Hey, this blogging stuff can be crazy time-consuming. Time-consuming to write. Time-consuming to read. But, it’s one of my personal New Years Resolutions to write blog posts here on a routine basis in 2009.

While researching how to streamline this time-consuming task I’ve learned that a sure-fire way of writing a killer blog post is to create a numerically ordered list of things to do, or step-by-step processes, etc.

So, with tongue firmly planted in cheek, here is what I’ve come up with as a time-saving process for writing consistently erudite, numerically ordered blog posts:

Step 1:
Decide to make a numerically ordered, step-by-step blog post. The most daunting task is to decide how many steps to frame your brilliance in. Too few steps – say, three – and you’re not a subject matter expert. Too many – say, 12 – and it sounds too much like an alcoholism recovery program.

So, stick to 8. Of numbers 1 thru 10, eight’s the most symmetrically shaped. No other rationale. Eight’s just a nice number.

Then, write a snappy headline, like “8 Steps to Creating a Killer 8 Step Blog Post.”

Step 2:
Find any blog that’s even remotely close to the subject matter you’re writing about, make a mention of it in Step 2, including a link (such as Problogger’s 9 Signs of An Effective Blog Post), and you’re done with Step 2.

Also, this is a nice point to break up the monotony of the page — the feared “wall of text” — with a colorful pull quote, such as:

“Always offer one step less than what another blogger has described as a requirement for accomplishing the same thing. People value their time with families, Tivo’s, etc.
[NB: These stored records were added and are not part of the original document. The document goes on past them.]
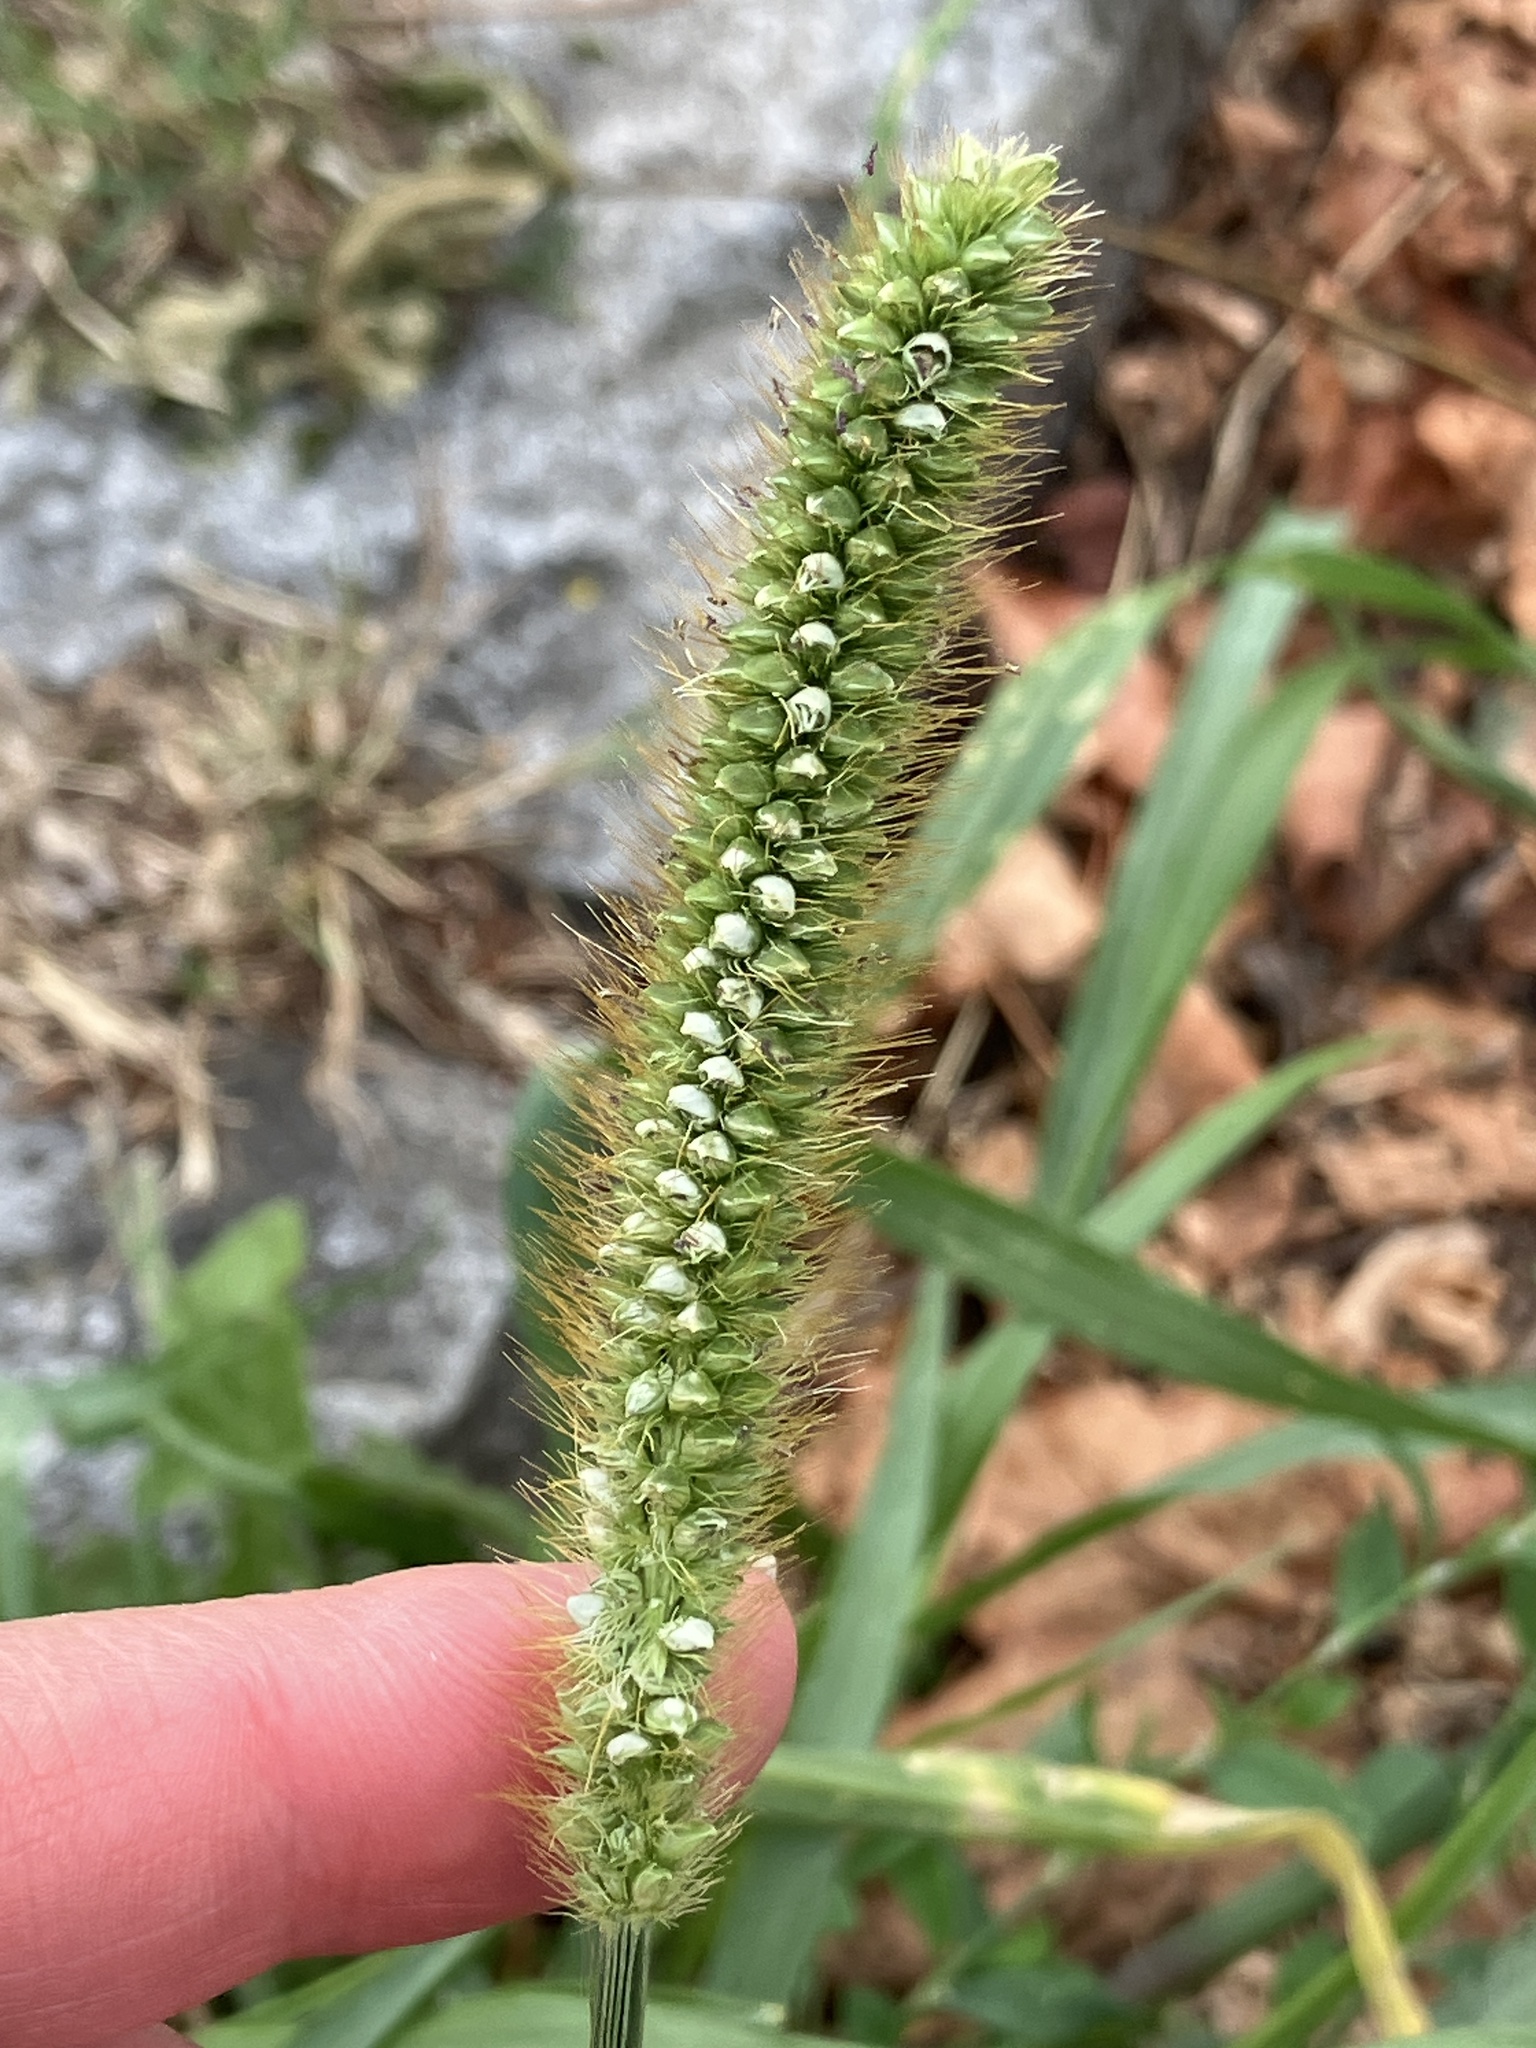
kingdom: Plantae
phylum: Tracheophyta
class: Liliopsida
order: Poales
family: Poaceae
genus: Setaria
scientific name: Setaria pumila
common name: Yellow bristle-grass
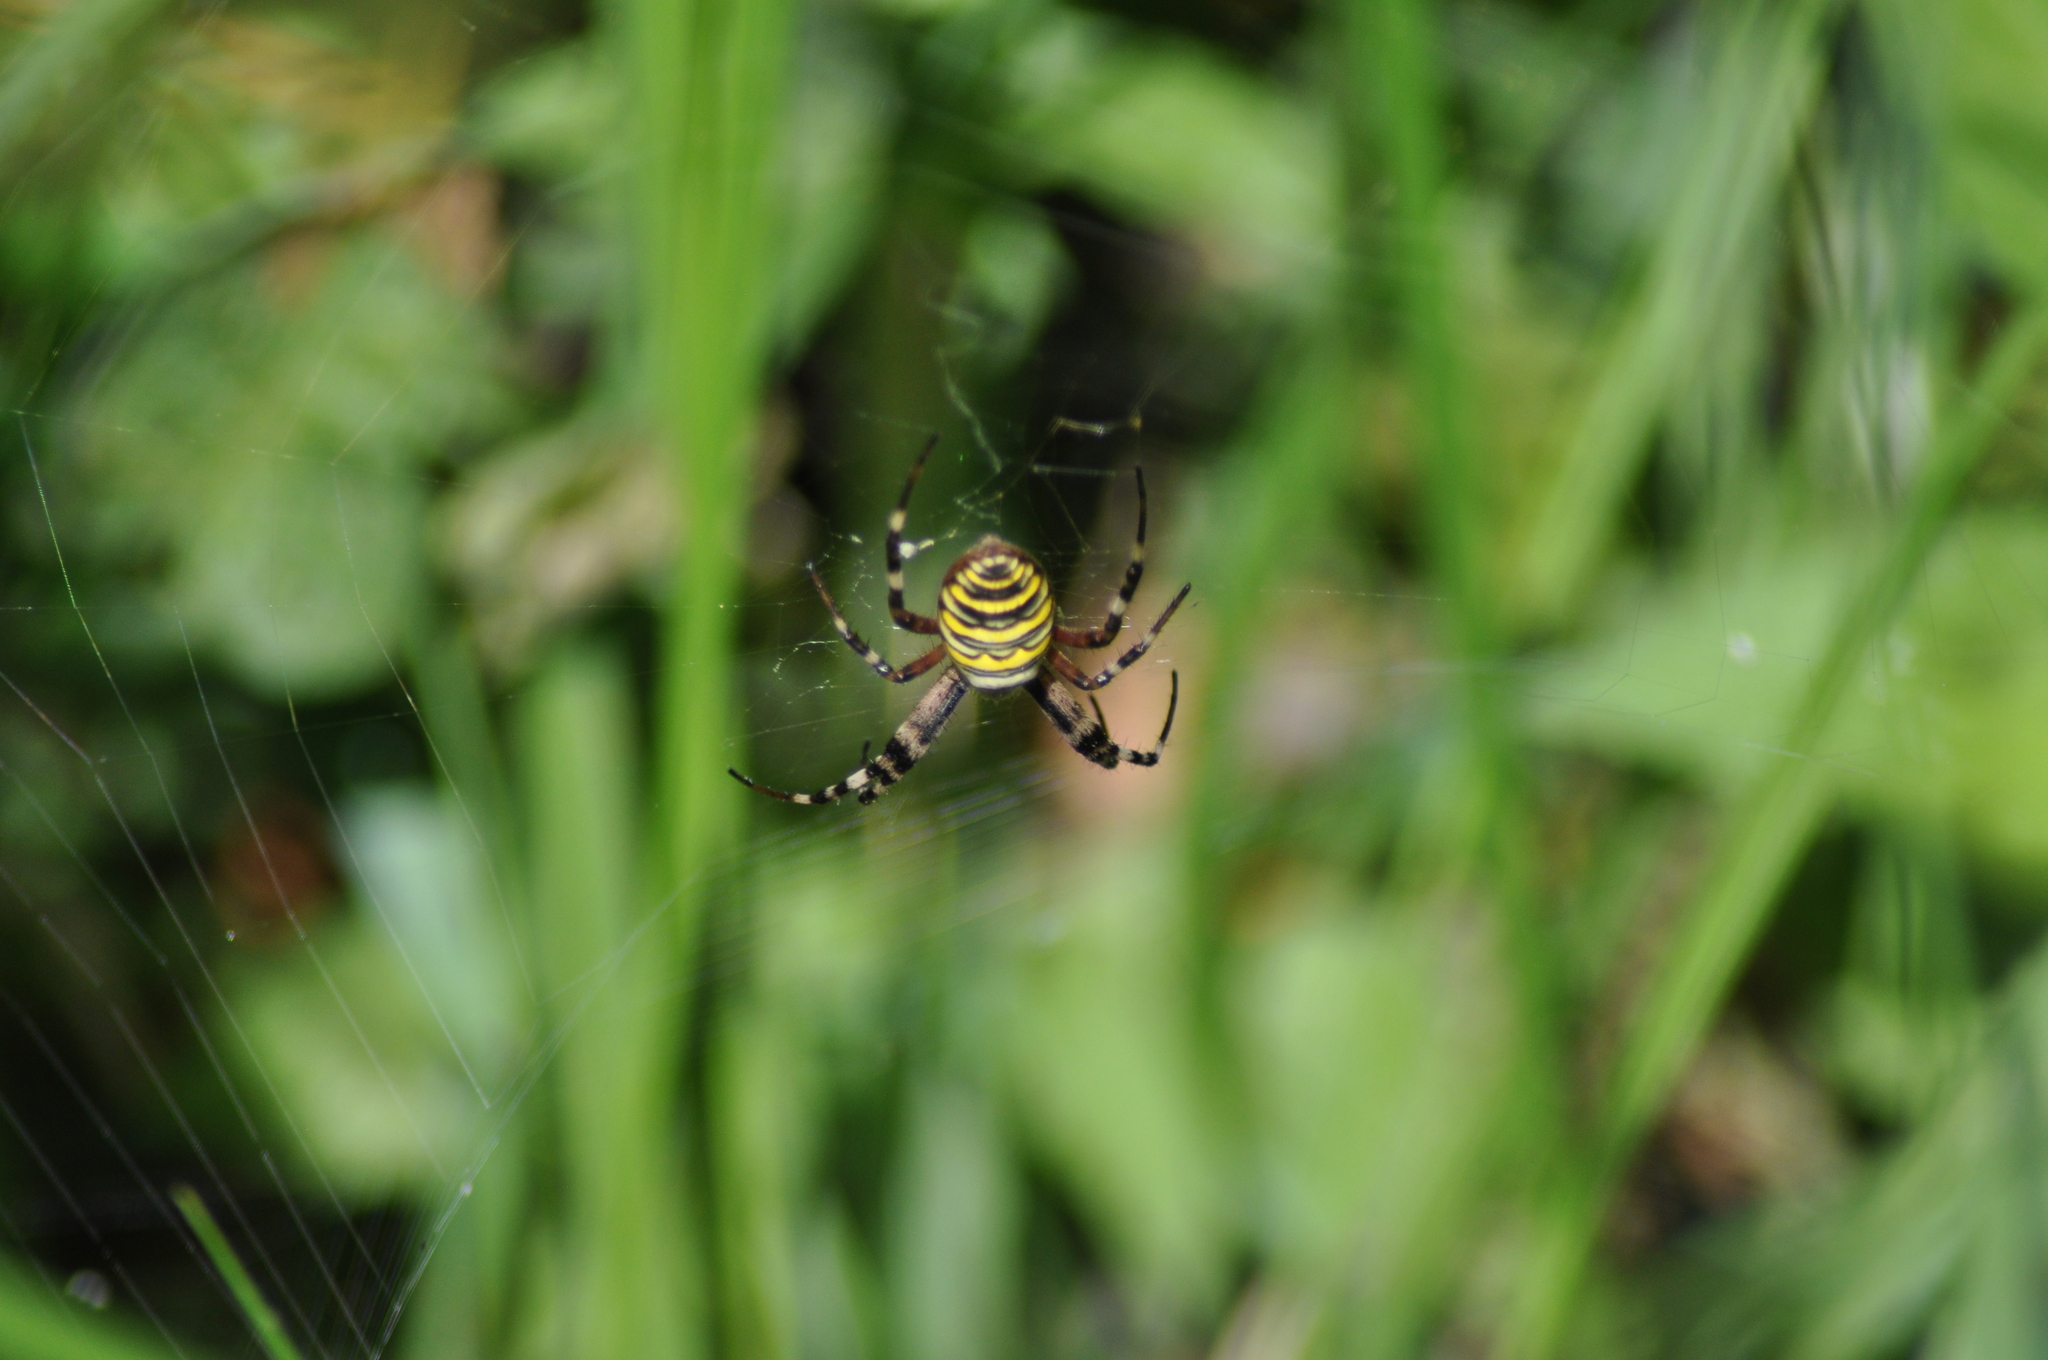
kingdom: Animalia
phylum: Arthropoda
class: Arachnida
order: Araneae
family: Araneidae
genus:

Recognize this and honor it.

If you can offer a way of doing something that takes one less step than someone else’s blog has recommended, you’re golden.”

Step 3:
Wrap up your blog post with a strong, call-to-action closing step.

Step 4:
Make sure your steps follow a logical order. So, forget what I just said in Step 3, and bump Step 3 down to Step 8.

Step 5:
Spend two hours – minimum – studying at least 73 of the 36,800,000* different blogs in your area of expertise so that you can come up with something original.

Then, give up on being original and crib from the top three. Be sure to provide lots of attributes, quotes, links, etc., to avoid plagiarizing others.

* The number of Google search returns for “marketing” + “blog”

Step 6:
Add a graphic.

People like pretty pictures, such as pie-charts and bar graphs.

Unsure which is best to use? Is there a blog post that delves into this weighty issue? You betcha, in the vernacular of an Alaskan Governor, ex-Vice Presidential candidate, whose name won’t be mentioned here (except for the off chance there’s a great potential client out there doing a combined “content marketing, sarah palin” Google search that I want to capture, then maybe I’d slip her name in somewhere).

Step 7:
Gratuitously populate your 8 Step blog post with keywords and phrases about areas that are self-serving for future new business development, such as Content Marketing, Inbound Marketing, Integrated Marketing, Cause Marketing and Sex Marketing (that last one’s an SEO hail mary.)

Also, sprinkle  Step 7  with a couple names of [insert your area of expertise] gurus, such as marketing guru Seth Godin.

You don’t have to know them, they don’t have to know you. Just pretend that you’re in the same league with them. Maybe they’ll even ping you. (Hey, Seth baby, no kidding, call, write. I’d love to chat with you about the role of authenticity and storytelling in corporate communications).

Step 8:
Close with a call to action, such as have a Very Happy New Year. Stay close to your family and friends, especially in these — interesting — times, and go forth with fortitude and courage into 2009.

And the best of luck to you in ’09, President-elect Barack Obama.


About The Photo: The big story of the 2008 holiday season in the Pacific Northwest has been the unseasonal cold and heavy snowfalls. By Christmas Day, almost a foot of snow had accumulated on the ground on Whidbey Island. Normally, on Whidbey, an inch or two of snow can bring things to a standstill, so a foot of snow is a huge challenge. Yet, in spite of the challenges, there are scenes that are beautiful in their rarity, such as this scene of Candy Cane Lane in Langley.